She brushed a lock of hair from his forehead. "No. At least, from what you've said, I didn't think you experienced." She ignored the little frown that passed fleetingly across his face. Perhaps he had hoped she would think him a man of the world in this way even if he were not. "But I admit that I thought you would … just somehow know. Being a man." And now she frowned a little. "Women are so often told, mostly by men, that men know everything, that it's difficult to step outside of it. Even," she added, "with ample evidence to the contrary in other avenues." She shook her head. "I'm surprised at myself." It was a revelation.

"Well, I know nothing at all," he said ruefully. "And I am sorry about that, Elsie."

This made her smile. "But what is the alternative? If you were … if you had … done it … dear me, we really need to learn how to talk about this … then you would not be the same man that you are. And … I love the man you are."

They kissed again.

"I think I prefer us to be on equal ground," she went on. "And…you did think to ask the doctor, Charlie. I appreciate that. I do."

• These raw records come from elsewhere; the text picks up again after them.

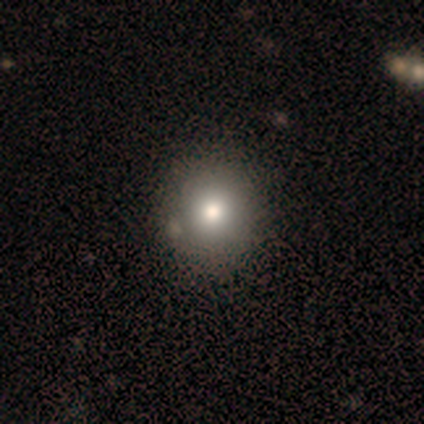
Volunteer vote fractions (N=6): A smooth galaxy with no disk features (50%) that is round (100%).

Vote fractions:
- Smooth or featured? smooth: 50% / featured or disk: 33% / star or artifact: 17%
- How rounded? round: 100% / in between: 0% / cigar-shaped: 0%
- Merging? minor disturbance: 60% / none: 40% / major disturbance: 0% / merger: 0%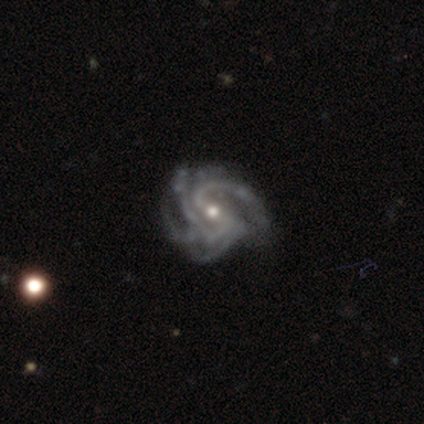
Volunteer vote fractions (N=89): A featured or disk galaxy (93%) with a weak bar (46%), 3 (40%) tight (62%) spiral arms (98%) and a small central bulge (51%).

Vote fractions:
- Smooth or featured? featured or disk: 93% / smooth: 3% / star or artifact: 3%
- Edge-on disk? no: 96% / yes: 4%
- Bar? weak: 46% / no: 30% / strong: 24%
- Spiral arms? yes: 98% / no: 2%
- Spiral winding? tight: 62% / medium: 35% / loose: 4%
- Spiral arm count? 3: 40% / 4: 31% / can't tell: 13% / 2: 10% / more than 4: 6% / 1: 0%
- Bulge size? small: 51% / moderate: 48% / none: 1% / dominant: 0% / large: 0%
- Merging? none: 57% / minor disturbance: 30% / major disturbance: 13% / merger: 0%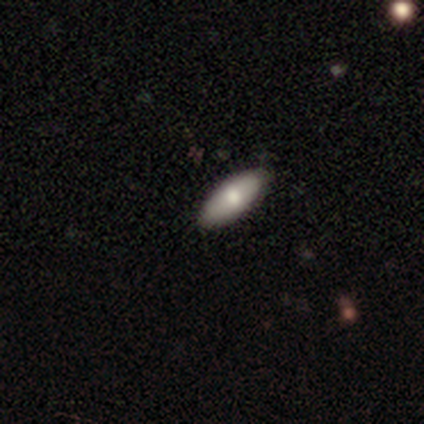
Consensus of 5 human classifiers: Smooth or featured: featured or disk — 40% (tied with star or artifact — 40%)
Edge-on disk: no — 100%
Bar: strong — 50% (tied with no — 50%)
Spiral arms: no — 100%
Bulge size: moderate — 100%
Merging: none — 100%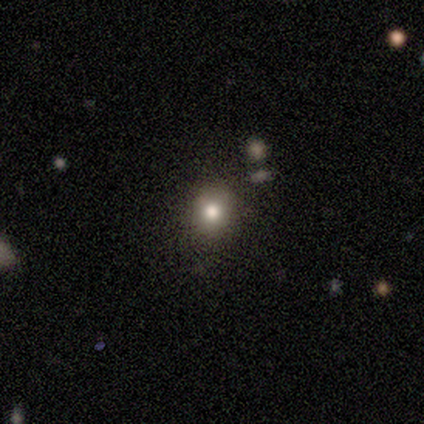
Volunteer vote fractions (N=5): Smooth or featured? smooth (80%)
How rounded? round (100%)
Merging? none (50%)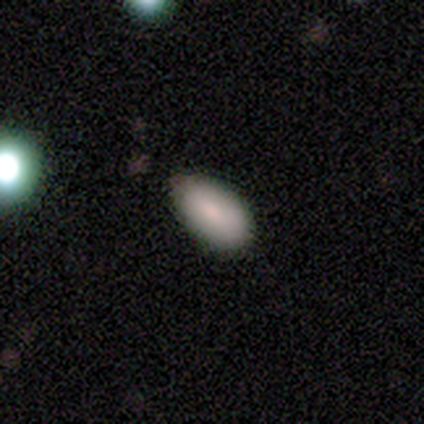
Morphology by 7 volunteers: Q: Smooth or featured?
A: smooth (86%); runner-up: featured or disk (14%)
Q: How rounded?
A: in between (67%); runner-up: round (17%)
Q: Merging?
A: none (71%); runner-up: minor disturbance (29%)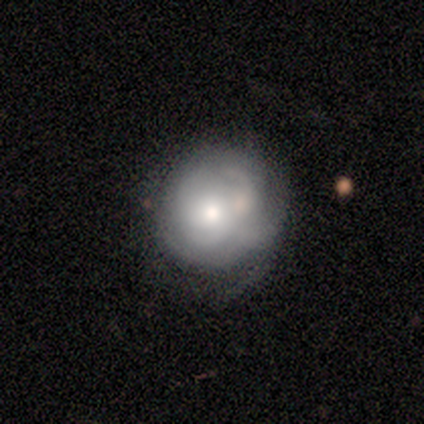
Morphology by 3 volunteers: smooth_or_featured: featured or disk (p=0.67) [alt: smooth p=0.33]
disk_edge_on: no (p=1.00)
bar: no (p=1.00)
has_spiral_arms: yes (p=0.50) [tied with: no p=0.50]
spiral_winding: medium (p=1.00)
spiral_arm_count: can't tell (p=1.00)
bulge_size: dominant (p=0.50) [tied with: large p=0.50]
merging: none (p=0.33) [tied with: minor disturbance p=0.33, merger p=0.33]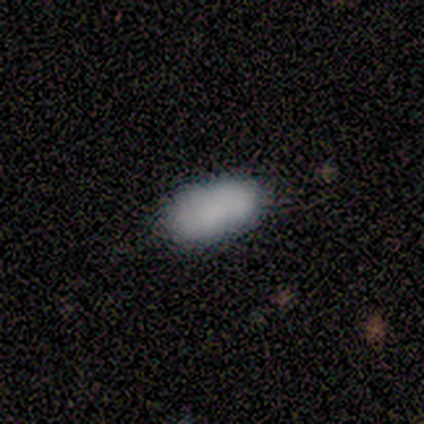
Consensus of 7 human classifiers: A smooth galaxy with no disk features (57%) that is in between round and cigar-shaped (50%, tied with cigar-shaped).

Vote fractions:
- Smooth or featured? smooth: 57% / featured or disk: 29% / star or artifact: 14%
- How rounded? in between: 50% (tied) / cigar-shaped: 50% (tied) / round: 0%
- Merging? none: 83% / minor disturbance: 17% / major disturbance: 0% / merger: 0%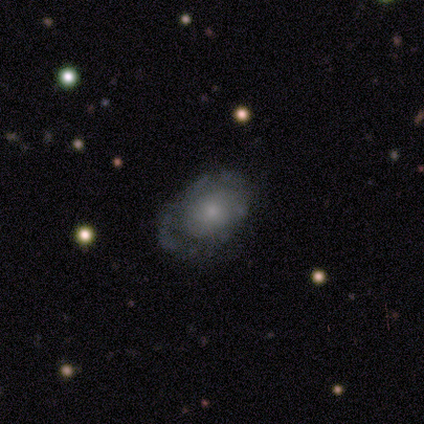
Q: Smooth or featured?
A: featured or disk (58%); runner-up: smooth (32%)
Q: Edge-on disk?
A: no (100%)
Q: Bar?
A: no (95%); runner-up: weak (5%)
Q: Spiral arms?
A: no (64%); runner-up: yes (36%)
Q: Bulge size?
A: small (41%); runner-up: moderate (36%)
Q: Merging?
A: none (62%); runner-up: minor disturbance (29%)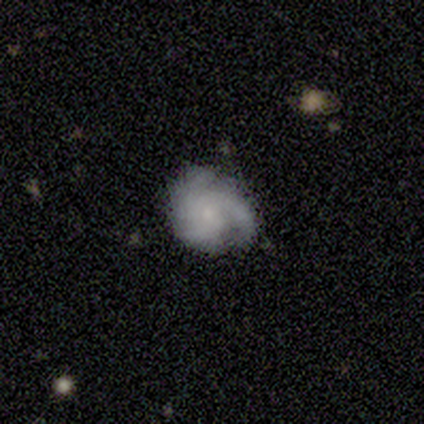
Smooth or featured: featured or disk — 80% (smooth — 20%)
Edge-on disk: no — 100%
Bar: no — 75% (weak — 25%)
Spiral arms: yes — 100%
Spiral winding: tight — 50% (tied with medium — 50%)
Spiral arm count: 3 — 100%
Bulge size: small — 50% (moderate — 25%)
Merging: none — 60% (minor disturbance — 20%)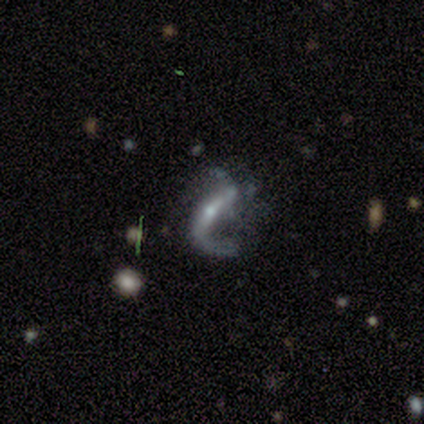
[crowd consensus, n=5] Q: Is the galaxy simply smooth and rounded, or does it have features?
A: featured or disk — 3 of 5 (60%).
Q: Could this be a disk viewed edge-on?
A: no — 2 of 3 (67%).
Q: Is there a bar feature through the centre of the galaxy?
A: strong — 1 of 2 (50%, tied with weak).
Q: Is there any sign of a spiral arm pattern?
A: yes — 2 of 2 (100%).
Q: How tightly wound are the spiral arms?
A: loose — 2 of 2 (100%).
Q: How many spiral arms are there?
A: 2 — 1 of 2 (50%, tied with can't tell).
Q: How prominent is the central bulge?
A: small — 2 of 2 (100%).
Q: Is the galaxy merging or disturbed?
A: none — 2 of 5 (40%, tied with minor disturbance).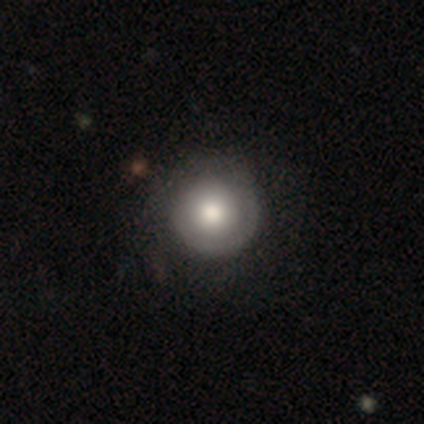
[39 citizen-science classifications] Overall: featured or disk (56%; smooth 38%). Edge-on disk: no (95%). Bar: no (100%). Spiral arms: no (52%; yes 48%). Bulge size: moderate (52%; large 48%). Merging: none (59%).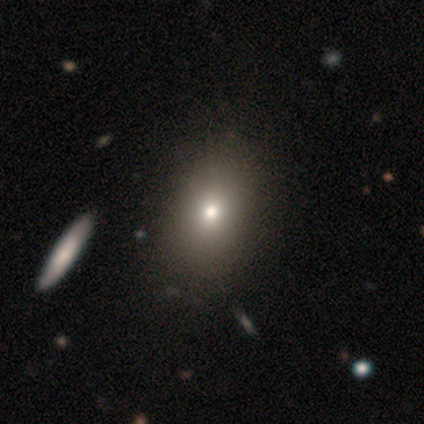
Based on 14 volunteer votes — Smooth or featured? smooth (64%)
How rounded? in between (89%)
Merging? none (92%)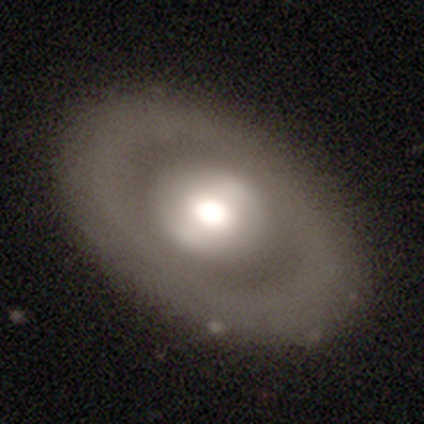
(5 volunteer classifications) Morphology: type=featured or disk (60%); edge-on=no (100%); bar=weak (67%); spiral arms=no (100%); bulge=moderate (67%); merging=none (80%).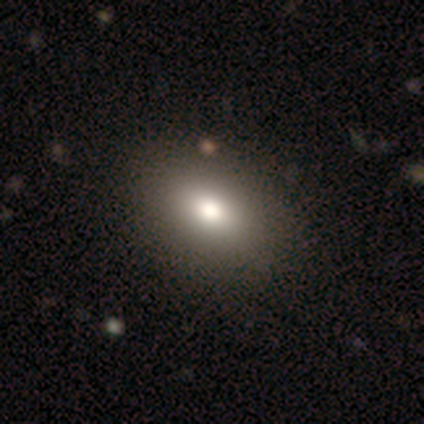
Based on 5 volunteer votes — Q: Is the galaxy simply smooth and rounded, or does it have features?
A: smooth — 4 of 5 (80%).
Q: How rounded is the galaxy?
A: in between — 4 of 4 (100%).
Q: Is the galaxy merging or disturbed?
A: none — 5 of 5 (100%).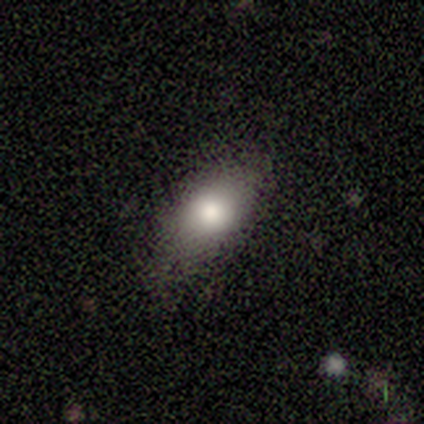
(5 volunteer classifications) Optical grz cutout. It shows a smooth galaxy with no disk features (60%) that is in between round and cigar-shaped (100%). Merging: none (75%).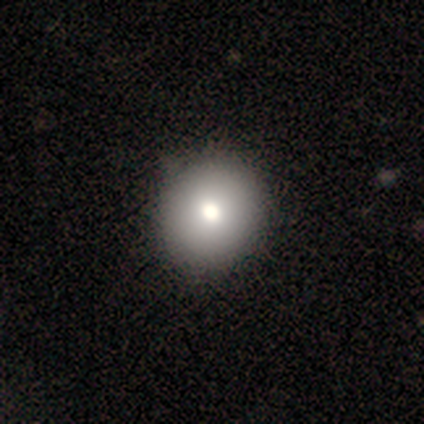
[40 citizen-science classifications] Q: Smooth or featured?
A: smooth (90%); runner-up: featured or disk (8%)
Q: How rounded?
A: round (92%); runner-up: in between (8%)
Q: Merging?
A: none (54%); runner-up: minor disturbance (8%)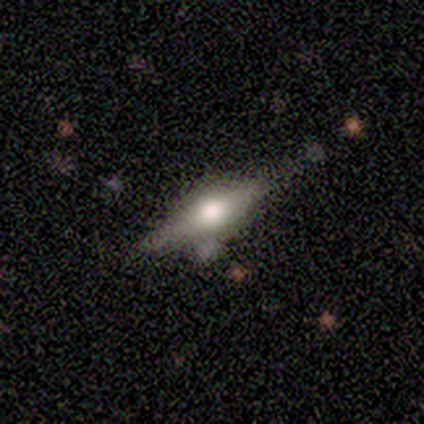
This appears to be a smooth galaxy with no disk features (60%) that is cigar-shaped (67%). Merging: none (80%).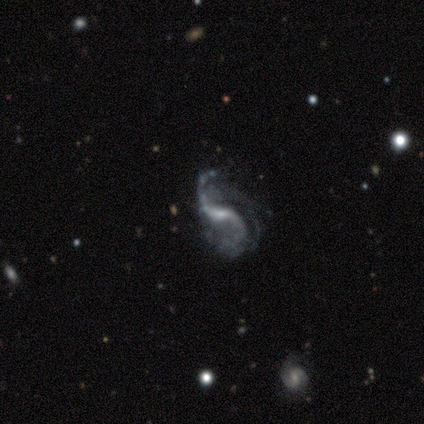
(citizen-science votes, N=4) This is clearly a featured or disk galaxy (100%). It is clearly not viewed edge-on (100%). Bar: clearly weak (100%). Spiral arm pattern: clearly yes (100%). Spiral arm count: possibly 2 (50%). Spiral winding: clearly loose (100%). Central bulge: likely small (75%). Merging: possibly none (50%, tied with major disturbance).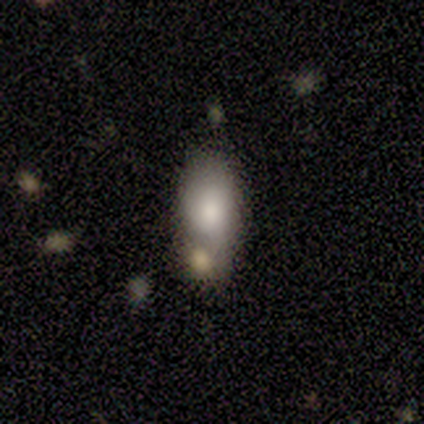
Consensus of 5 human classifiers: smooth-or-featured: smooth: 80% | featured or disk: 20% | star or artifact: 0%
  how-rounded: in between: 100% | round: 0% | cigar-shaped: 0%
  merging: none: 40% (tied) | minor disturbance: 40% (tied) | merger: 20% | major disturbance: 0%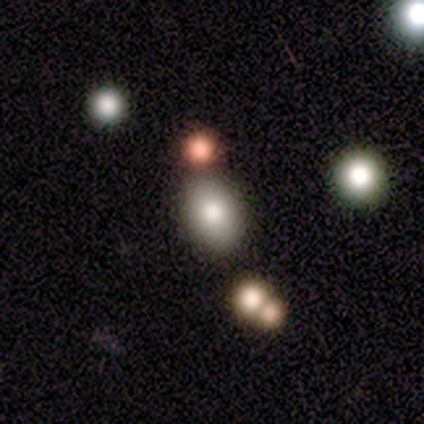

"Not that I've made much use of it," he grumbled. But it was his usual type of grumble.

"You've been carrying too great a burden," she said again, "taking all this on yourself. Much of it is self-imposed, but I did let you. In part because you are the man, but also," she hesitated, "also because I feared what you might think of me if I were too forward."

He looked puzzled.

"You know. Good women don't… don't…anything," she said, a little scornfully. "Don't know, don't do, don't … anything." Again she sighed. "Ridiculous," she added, almost to herself.

"Yes," he said firmly. "After all, women are as … women are interested, too."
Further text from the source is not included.